> _Source extract_:
US-20260127459-A1 - SYSTEM AND METHOD TO IMPROVE RESULTS OF AN ELECTRONIC SEARCH OF PREEXISTING ELECTRONIC OBJECTS
Abstract
Embodiments described herein includes systems and methods for enhancing the outcomes of electronic searches targeting preexisting electronic objects, each previously segmented into data chunks and encoded into representative numeric vectors via a first embedder, with data stored in a knowledge base. The system includes a second embedder that translates queries into corresponding numeric vectors compatible with the first embedder's outputs. A search engine retrieves data records from the knowledge base by comparing similarity scores between query and object vectors. A processor introduces a bias to these vectors based on a calculated distance function, resulting in biased vectors that refine search results. An output device presents the processed search outcomes, optimizing relevance by leveraging biased vectors within a constrained data record set.
Inventors
- Oleg Vasilyev
- Shelly SCHWARTZ
- John Bohannon
Assignees
- Primer Technologies, Inc.
Dates
- Publication Date
- 20260507
- Application Date
- 20251031
Claims (17)
- 1 . A system for improving results of electronic search of preexisting electronic objects, each of the preexisting electronic objects having been split into one or more data chunks and each of the one or more data chunks having been encoded into a first numeric vector representative of the data contained in that data chunk by a first embedder, each of the one or more data chunks and its representative first numeric vector stored in one or more respective data records in a knowledge base, the electronic search results being based on a query, the system comprising: a second embedder that encodes the query into a second numeric vector representative of data associated with the query, wherein the second embedder works well with the first embedder; a search engine operably connected to the second embedder and to the knowledge base to retrieve a limited set of data records from the knowledge base based on similarity between the first numeric vector of the data record and the second numeric vector; a processor that (i) biases the first numeric vector, E, in each of the data records in the limited set of data records to a biased first numeric vector, E′, as a function of a distance, d, between the first numeric vector and the second numeric vector, E Q , wherein E′=(1−c)*E+c*f(d)*E Q , f(d)=1/(1+|d/D| s ); c is a number between 0 and 1, D is a number between about 3.0 and about 5.5, and s is a number between about 3.5 and about 57.2; and an output device operably connected to the processor to receive the results of the electronic search as a function of each of the biased first numeric vectors in the limited set of data records.
- 2 . The system according to claim 1 wherein the processor further (ii) clusters each of the data records in the limited set of data records into two or more result clusters based on the biased first numeric vector of that data record, and (iii) provides information representative of each of one or more of the two or more result clusters.
- 3 . The system according to claim 2 wherein the processor further (iv) reduces a dimensionality of the biased first numeric vectors in the limited set of data records prior to clustering.
- 4 . The system according to claim 3 wherein the dimensionality reduction is performed with UMAP.
- 5 . The system according to claim 4 further comprising a language model constructed to respond to the query based on the information representative of each of the one or more of the two or more result clusters.

> _Required action A_: From the patent excerpt, reproduce the passage starting with "- 4 . The system" and going on through "the one or more of the two or more result clusters.".
> _Required action B_:
Answer these from the patent excerpt:
(i) Which company is listed as the assignee?
(ii) How many claims does the header say there are?
(iii) Which method does claim 4 name for the dimensionality reduction?

Text extracted page by page
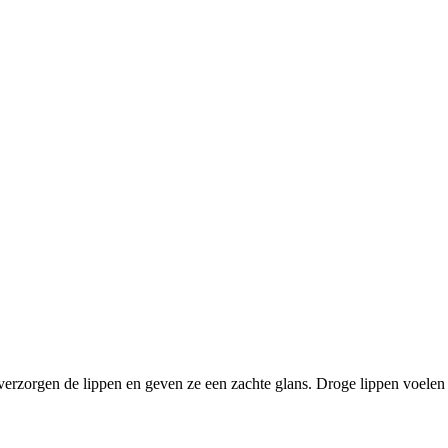
verzorgen de lippen en geven ze een zachte glans. Droge lippen voelen 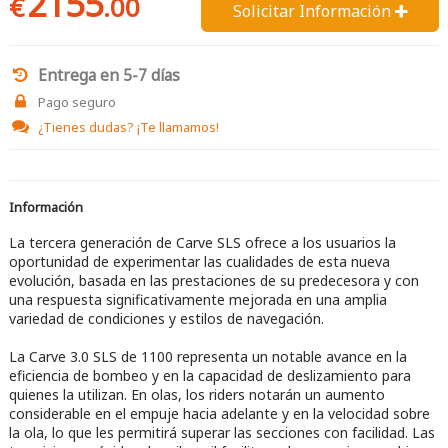
2155
€
.00
Solicitar Información 
Entrega en 5-7 días
Pago seguro
¿Tienes dudas?
¡Te llamamos!
Información
La tercera generación de Carve SLS ofrece a los usuarios la
oportunidad de experimentar las cualidades de esta nueva
evolución, basada en las prestaciones de su predecesora y con
una respuesta significativamente mejorada en una amplia
variedad de condiciones y estilos de navegación.
La Carve 3.0 SLS de 1100 representa un notable avance en la
eficiencia de bombeo y en la capacidad de deslizamiento para
quienes la utilizan. En olas, los riders notarán un aumento
considerable en el empuje hacia adelante y en la velocidad sobre
la ola, lo que les permitirá superar las secciones con facilidad. Las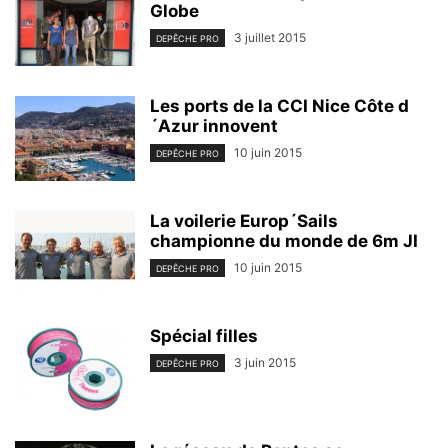
Globe
3 juillet 2015
DEPÊCHE PRO
Les ports de la CCI Nice Côte d
´Azur innovent
10 juin 2015
DEPÊCHE PRO
La voilerie Europ´Sails
championne du monde de 6m JI
10 juin 2015
DEPÊCHE PRO
Spécial filles
3 juin 2015
DEPÊCHE PRO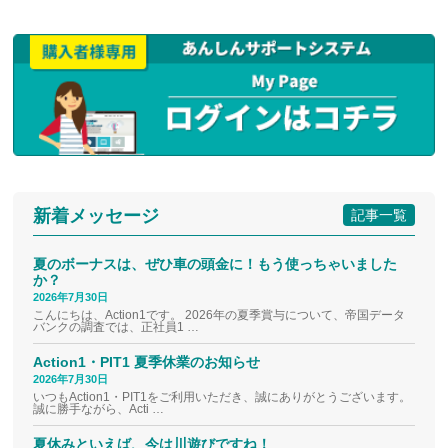
新着メッセージ
記事一覧
夏のボーナスは、ぜひ車の頭金に！もう使っちゃいました
か？
2026年7月30日
こんにちは、Action1です。 2026年の夏季賞与について、帝国データ
バンクの調査では、正社員1 …
Action1・PIT1 夏季休業のお知らせ
2026年7月30日
いつもAction1・PIT1をご利用いただき、誠にありがとうございます。
誠に勝手ながら、Acti …
夏休みといえば、今は川遊びですね！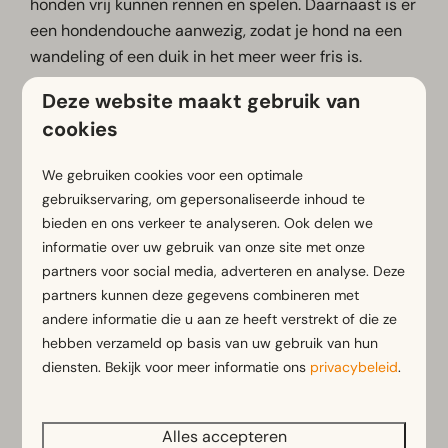
honden vrij kunnen rennen en spelen. Daarnaast is er
een hondendouche aanwezig, zodat je hond na een
wandeling of een duik in het meer weer fris is.
De omgeving van Wörthersee is ideaal voor lange
Deze website maakt gebruik van
wandelingen met je hond. Vanuit het park ontdek je
cookies
prachtige wandelroutes door de Oostenrijkse natuur
en langs het meer. Honden zijn bovendien welkom
We gebruiken cookies voor een optimale
aan het meer, zodat jullie samen optimaal van de
gebruikservaring, om gepersonaliseerde inhoud te
bieden en ons verkeer te analyseren. Ook delen we
omgeving kunnen genieten.
informatie over uw gebruik van onze site met onze
Goed om te weten:
partners voor social media, adverteren en analyse. Deze
partners kunnen deze gegevens combineren met
In een aantal accommodaties zijn huisdieren
andere informatie die u aan ze heeft verstrekt of die ze
toegestaan
hebben verzameld op basis van uw gebruik van hun
Op het park geldt een aanlijnplicht
diensten. Bekijk voor meer informatie ons
privacybeleid
.
Er is een losloopplek in het bos op het park
Er is een hondendouche aanwezig
Honden zijn welkom aan het meer
Alles accepteren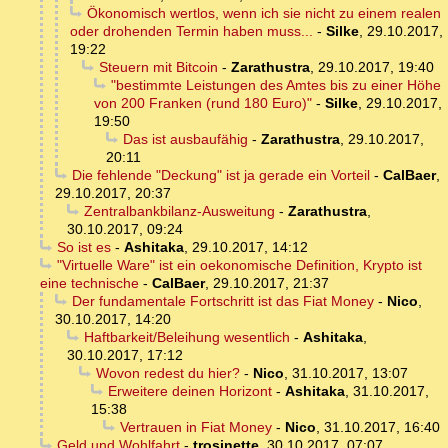
Ökonomisch wertlos, wenn ich sie nicht zu einem realen
oder drohenden Termin haben muss...
-
Silke
,
29.10.2017,
19:22
Steuern mit Bitcoin
-
Zarathustra
,
29.10.2017, 19:40
"bestimmte Leistungen des Amtes bis zu einer Höhe
von 200 Franken (rund 180 Euro)"
-
Silke
,
29.10.2017,
19:50
Das ist ausbaufähig
-
Zarathustra
,
29.10.2017,
20:11
Die fehlende "Deckung" ist ja gerade ein Vorteil
-
CalBaer
,
29.10.2017, 20:37
Zentralbankbilanz-Ausweitung
-
Zarathustra
,
30.10.2017, 09:24
So ist es
-
Ashitaka
,
29.10.2017, 14:12
"Virtuelle Ware" ist ein oekonomische Definition, Krypto ist
eine technische
-
CalBaer
,
29.10.2017, 21:37
Der fundamentale Fortschritt ist das Fiat Money
-
Nico
,
30.10.2017, 14:20
Haftbarkeit/Beleihung wesentlich
-
Ashitaka
,
30.10.2017, 17:12
Wovon redest du hier?
-
Nico
,
31.10.2017, 13:07
Erweitere deinen Horizont
-
Ashitaka
,
31.10.2017,
15:38
Vertrauen in Fiat Money
-
Nico
,
31.10.2017, 16:40
Geld und Wohlfahrt
-
trosinette
,
30.10.2017, 07:07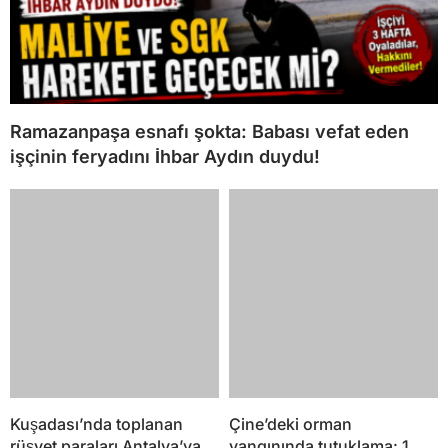
Ramazanpaşa esnafı şokta: Babası vefat eden
işçinin feryadını İhbar Aydın duydu!
Kuşadası’nda toplanan
Çine’deki orman
rüşvet paraları Antalya’ya
yangınında tutuklama: 1
mı götürüldü? İhbar Aydın o
şüpheli cezaevine
otelleri buldu!
gönderildi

> _Response area A_:
- 4 . The system according to claim 3 wherein the dimensionality reduction is performed with UMAP.
- 5 . The system according to claim 4 further comprising a language model constructed to respond to the query based on the information representative of each of the one or more of the two or more result clusters.

> _Response area B_:
(i) Primer Technologies, Inc.
(ii) 17
(iii) UMAP